Stored dataset items
----

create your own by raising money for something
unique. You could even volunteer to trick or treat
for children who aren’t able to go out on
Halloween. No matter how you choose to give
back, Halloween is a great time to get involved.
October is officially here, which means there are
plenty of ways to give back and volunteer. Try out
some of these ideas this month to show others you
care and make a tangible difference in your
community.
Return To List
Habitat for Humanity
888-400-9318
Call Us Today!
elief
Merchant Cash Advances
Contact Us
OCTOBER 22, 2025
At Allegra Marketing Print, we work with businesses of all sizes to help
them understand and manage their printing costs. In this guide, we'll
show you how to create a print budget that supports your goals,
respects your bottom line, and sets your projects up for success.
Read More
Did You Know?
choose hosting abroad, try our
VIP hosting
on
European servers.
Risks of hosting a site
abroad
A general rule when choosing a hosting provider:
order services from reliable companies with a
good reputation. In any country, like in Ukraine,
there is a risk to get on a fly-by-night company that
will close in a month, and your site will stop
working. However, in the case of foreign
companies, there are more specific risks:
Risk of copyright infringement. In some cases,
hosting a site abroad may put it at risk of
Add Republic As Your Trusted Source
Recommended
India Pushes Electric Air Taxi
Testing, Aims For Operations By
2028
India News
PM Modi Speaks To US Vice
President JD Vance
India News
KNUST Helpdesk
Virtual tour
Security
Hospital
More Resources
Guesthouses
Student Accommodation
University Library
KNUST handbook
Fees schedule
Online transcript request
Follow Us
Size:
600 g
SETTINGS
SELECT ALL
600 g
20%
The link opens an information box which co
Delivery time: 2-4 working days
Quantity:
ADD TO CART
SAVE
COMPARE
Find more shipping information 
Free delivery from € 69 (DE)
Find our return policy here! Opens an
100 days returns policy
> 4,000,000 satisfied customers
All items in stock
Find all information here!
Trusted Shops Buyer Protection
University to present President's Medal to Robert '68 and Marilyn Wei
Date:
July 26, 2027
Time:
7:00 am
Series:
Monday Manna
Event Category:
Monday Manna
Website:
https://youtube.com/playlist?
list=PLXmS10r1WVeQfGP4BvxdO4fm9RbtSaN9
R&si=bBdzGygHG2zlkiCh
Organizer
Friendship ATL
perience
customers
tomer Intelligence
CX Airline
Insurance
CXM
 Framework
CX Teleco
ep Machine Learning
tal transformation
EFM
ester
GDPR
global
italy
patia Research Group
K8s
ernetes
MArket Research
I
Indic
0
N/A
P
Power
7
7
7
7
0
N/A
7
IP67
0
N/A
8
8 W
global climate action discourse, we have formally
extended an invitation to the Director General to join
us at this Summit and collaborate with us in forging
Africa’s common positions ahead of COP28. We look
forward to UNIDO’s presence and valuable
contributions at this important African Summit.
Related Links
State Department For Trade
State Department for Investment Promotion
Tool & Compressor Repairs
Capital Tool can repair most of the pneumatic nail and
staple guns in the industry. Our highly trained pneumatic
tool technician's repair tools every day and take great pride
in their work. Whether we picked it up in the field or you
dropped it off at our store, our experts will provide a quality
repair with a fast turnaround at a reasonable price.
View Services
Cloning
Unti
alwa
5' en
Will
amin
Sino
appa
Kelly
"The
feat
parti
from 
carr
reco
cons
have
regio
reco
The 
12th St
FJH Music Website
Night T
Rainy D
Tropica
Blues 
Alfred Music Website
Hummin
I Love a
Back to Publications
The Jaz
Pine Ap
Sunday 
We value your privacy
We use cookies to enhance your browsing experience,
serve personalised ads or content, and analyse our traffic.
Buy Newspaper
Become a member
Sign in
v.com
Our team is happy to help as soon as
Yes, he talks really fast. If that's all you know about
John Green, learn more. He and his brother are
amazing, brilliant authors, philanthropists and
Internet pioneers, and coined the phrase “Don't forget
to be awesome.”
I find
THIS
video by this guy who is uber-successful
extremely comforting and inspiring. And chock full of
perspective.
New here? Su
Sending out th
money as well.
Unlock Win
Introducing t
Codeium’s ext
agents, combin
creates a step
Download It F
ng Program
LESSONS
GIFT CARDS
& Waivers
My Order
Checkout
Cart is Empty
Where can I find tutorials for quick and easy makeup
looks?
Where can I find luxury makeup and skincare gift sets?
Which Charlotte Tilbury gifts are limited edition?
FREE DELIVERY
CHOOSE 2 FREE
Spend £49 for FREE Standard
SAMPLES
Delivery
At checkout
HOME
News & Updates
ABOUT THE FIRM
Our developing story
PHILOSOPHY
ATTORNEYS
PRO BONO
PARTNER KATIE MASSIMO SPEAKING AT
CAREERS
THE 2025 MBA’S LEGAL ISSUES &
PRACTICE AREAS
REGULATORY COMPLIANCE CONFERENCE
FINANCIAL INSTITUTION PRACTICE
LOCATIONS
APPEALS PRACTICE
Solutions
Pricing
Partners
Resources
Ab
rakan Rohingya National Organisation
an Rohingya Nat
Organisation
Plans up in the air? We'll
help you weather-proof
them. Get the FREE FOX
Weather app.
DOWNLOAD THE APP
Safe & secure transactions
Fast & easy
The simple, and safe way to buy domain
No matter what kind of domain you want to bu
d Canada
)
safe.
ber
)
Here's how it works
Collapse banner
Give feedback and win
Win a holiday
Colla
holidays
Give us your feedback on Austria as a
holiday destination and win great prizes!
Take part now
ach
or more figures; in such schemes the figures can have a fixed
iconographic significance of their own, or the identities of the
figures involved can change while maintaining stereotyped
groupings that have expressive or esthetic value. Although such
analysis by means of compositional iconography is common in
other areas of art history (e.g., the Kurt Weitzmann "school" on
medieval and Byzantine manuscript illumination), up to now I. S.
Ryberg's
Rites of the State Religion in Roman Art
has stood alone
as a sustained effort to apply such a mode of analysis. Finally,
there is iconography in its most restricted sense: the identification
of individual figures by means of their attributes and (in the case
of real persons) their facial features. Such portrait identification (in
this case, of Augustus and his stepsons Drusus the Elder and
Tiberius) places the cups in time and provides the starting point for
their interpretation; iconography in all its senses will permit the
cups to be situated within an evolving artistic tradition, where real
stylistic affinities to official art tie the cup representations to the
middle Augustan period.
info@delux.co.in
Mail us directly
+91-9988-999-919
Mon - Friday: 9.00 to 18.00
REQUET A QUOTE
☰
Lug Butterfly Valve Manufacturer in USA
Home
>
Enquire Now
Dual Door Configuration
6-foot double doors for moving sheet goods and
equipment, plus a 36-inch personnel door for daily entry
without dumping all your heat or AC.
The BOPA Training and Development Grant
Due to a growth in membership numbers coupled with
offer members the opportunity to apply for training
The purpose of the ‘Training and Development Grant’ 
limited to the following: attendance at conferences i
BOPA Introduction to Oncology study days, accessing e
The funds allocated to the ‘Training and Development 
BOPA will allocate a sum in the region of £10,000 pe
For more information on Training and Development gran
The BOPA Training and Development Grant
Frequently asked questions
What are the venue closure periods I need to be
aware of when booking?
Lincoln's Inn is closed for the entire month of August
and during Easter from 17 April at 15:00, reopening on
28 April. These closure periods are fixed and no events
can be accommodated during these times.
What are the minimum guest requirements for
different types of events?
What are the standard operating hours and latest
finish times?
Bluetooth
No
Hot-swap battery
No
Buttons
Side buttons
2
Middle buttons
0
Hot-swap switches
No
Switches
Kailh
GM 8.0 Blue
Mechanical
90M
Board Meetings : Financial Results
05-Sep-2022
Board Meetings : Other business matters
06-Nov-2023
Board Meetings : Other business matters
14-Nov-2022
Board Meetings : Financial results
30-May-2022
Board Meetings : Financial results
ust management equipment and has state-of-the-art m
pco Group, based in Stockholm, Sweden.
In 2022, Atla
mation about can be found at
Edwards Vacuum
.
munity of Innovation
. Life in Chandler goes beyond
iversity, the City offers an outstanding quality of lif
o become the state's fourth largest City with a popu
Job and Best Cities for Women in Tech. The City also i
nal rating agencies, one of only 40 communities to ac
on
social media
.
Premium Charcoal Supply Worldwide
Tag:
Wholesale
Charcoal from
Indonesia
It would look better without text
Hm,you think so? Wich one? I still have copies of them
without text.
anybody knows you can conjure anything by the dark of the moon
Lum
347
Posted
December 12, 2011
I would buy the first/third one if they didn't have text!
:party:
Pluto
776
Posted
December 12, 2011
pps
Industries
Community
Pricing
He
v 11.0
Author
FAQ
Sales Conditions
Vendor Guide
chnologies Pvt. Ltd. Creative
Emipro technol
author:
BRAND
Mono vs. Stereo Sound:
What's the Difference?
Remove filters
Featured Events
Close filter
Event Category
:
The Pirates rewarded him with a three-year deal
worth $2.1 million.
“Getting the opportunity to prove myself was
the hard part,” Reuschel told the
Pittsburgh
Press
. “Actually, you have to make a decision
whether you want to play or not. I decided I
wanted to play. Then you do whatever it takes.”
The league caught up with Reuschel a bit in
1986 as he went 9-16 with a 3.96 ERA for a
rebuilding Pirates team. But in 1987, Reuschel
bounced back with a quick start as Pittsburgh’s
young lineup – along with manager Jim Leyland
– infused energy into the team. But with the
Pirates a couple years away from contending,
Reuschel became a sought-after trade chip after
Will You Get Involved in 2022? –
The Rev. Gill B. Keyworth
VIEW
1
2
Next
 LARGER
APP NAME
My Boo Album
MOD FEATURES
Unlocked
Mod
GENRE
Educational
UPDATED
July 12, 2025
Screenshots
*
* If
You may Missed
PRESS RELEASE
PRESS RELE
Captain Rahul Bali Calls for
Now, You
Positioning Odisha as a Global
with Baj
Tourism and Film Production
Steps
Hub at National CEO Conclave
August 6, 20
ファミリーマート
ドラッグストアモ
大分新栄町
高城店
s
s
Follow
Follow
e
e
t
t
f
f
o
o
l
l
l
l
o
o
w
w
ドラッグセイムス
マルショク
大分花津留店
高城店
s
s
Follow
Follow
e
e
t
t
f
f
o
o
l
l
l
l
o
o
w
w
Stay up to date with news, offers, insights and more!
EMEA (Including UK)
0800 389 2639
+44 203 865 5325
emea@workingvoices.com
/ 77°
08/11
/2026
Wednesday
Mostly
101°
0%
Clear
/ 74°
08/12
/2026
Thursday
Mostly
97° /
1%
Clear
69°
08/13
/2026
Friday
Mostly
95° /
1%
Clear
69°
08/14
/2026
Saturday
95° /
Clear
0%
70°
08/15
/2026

----

[YOUR OBJECTIVE] Only the lines from the first line of the records through the line containing "Fees schedule" should be repeated, exactly as they appear.

[FINAL ANSWER]
create your own by raising money for something
unique. You could even volunteer to trick or treat
for children who aren’t able to go out on
Halloween. No matter how you choose to give
back, Halloween is a great time to get involved.
October is officially here, which means there are
plenty of ways to give back and volunteer. Try out
some of these ideas this month to show others you
care and make a tangible difference in your
community.
Return To List
Habitat for Humanity
888-400-9318
Call Us Today!
elief
Merchant Cash Advances
Contact Us
OCTOBER 22, 2025
At Allegra Marketing Print, we work with businesses of all sizes to help
them understand and manage their printing costs. In this guide, we'll
show you how to create a print budget that supports your goals,
respects your bottom line, and sets your projects up for success.
Read More
Did You Know?
choose hosting abroad, try our
VIP hosting
on
European servers.
Risks of hosting a site
abroad
A general rule when choosing a hosting provider:
order services from reliable companies with a
good reputation. In any country, like in Ukraine,
there is a risk to get on a fly-by-night company that
will close in a month, and your site will stop
working. However, in the case of foreign
companies, there are more specific risks:
Risk of copyright infringement. In some cases,
hosting a site abroad may put it at risk of
Add Republic As Your Trusted Source
Recommended
India Pushes Electric Air Taxi
Testing, Aims For Operations By
2028
India News
PM Modi Speaks To US Vice
President JD Vance
India News
KNUST Helpdesk
Virtual tour
Security
Hospital
More Resources
Guesthouses
Student Accommodation
University Library
KNUST handbook
Fees schedule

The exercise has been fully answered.